**WHAT YOU HAVE TO DO**
Work out the number of lines with the word "think" in the material below, then reply with that number only.

▬▬▬▬▬▬▬▬▬▬

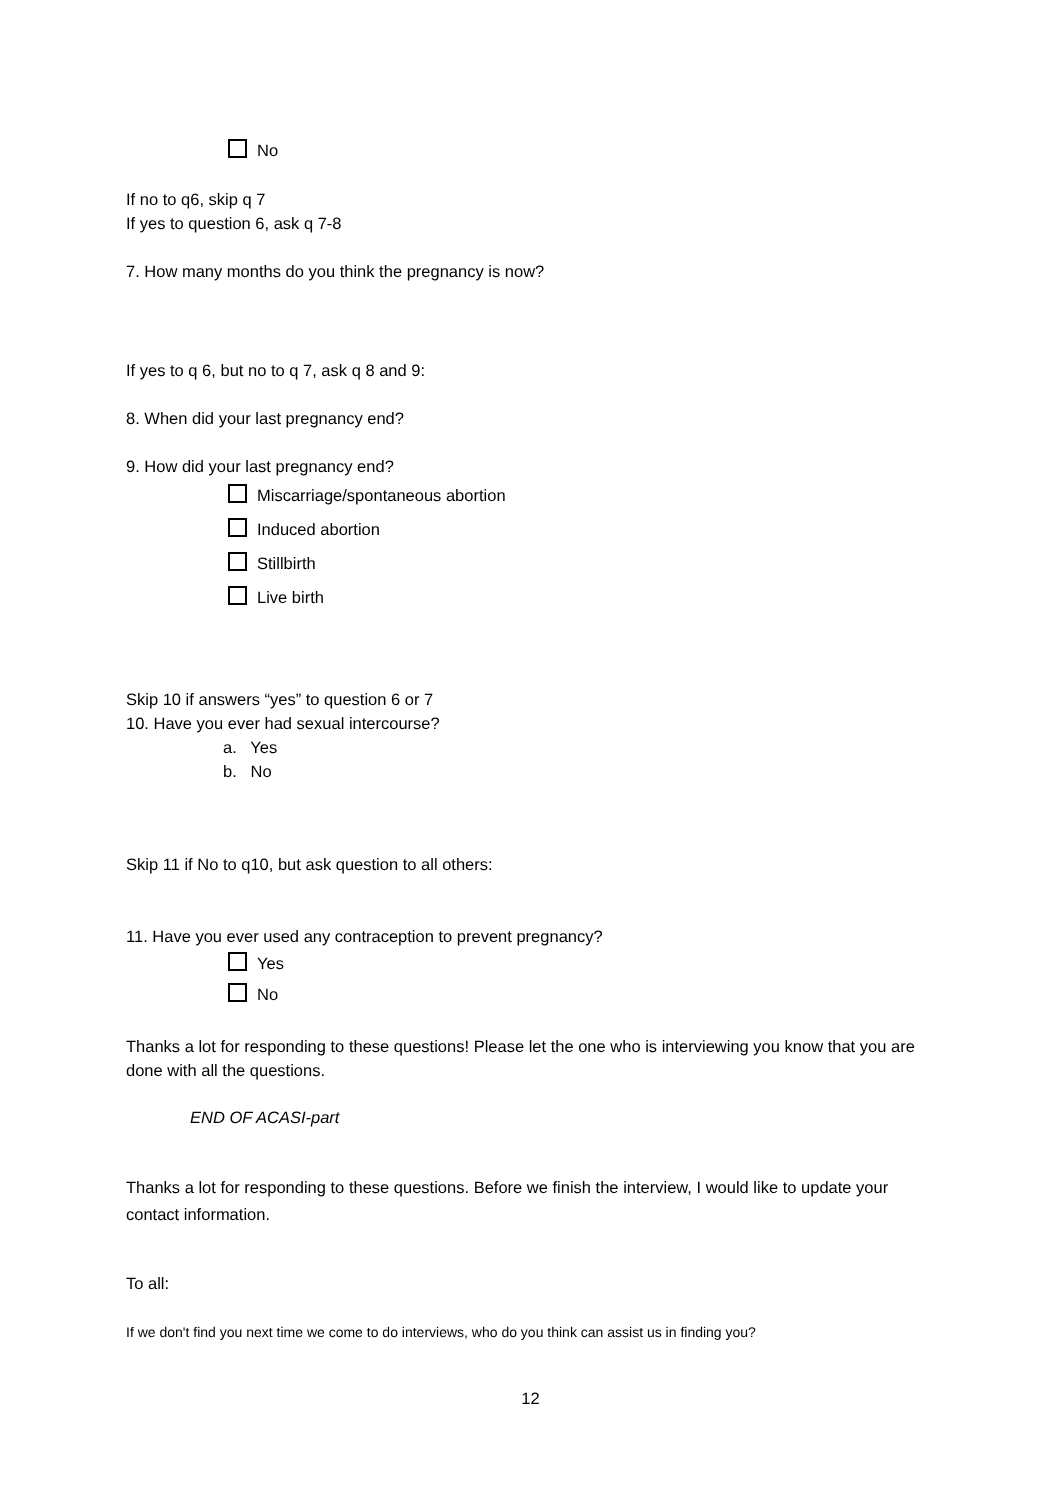No
If no to q6, skip q 7
If yes to question 6, ask q 7-8
7. How many months do you think the pregnancy is now?
If yes to q 6, but no to q 7, ask q 8 and 9:
8. When did your last pregnancy end?
9. How did your last pregnancy end?
Miscarriage/spontaneous abortion
Induced abortion
Stillbirth
Live birth
Skip 10 if answers “yes” to question 6 or 7
10. Have you ever had sexual intercourse?
a. Yes
b. No
Skip 11 if No to q10, but ask question to all others:
11. Have you ever used any contraception to prevent pregnancy?
Yes
No
Thanks a lot for responding to these questions! Please let the one who is interviewing you know that you are done with all the questions.
END OF ACASI-part
Thanks a lot for responding to these questions. Before we finish the interview, I would like to update your contact information.
To all:
If we don't find you next time we come to do interviews, who do you think can assist us in finding you?
12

▬▬▬▬▬▬▬▬▬▬

**PROBLEM SOLUTION**
2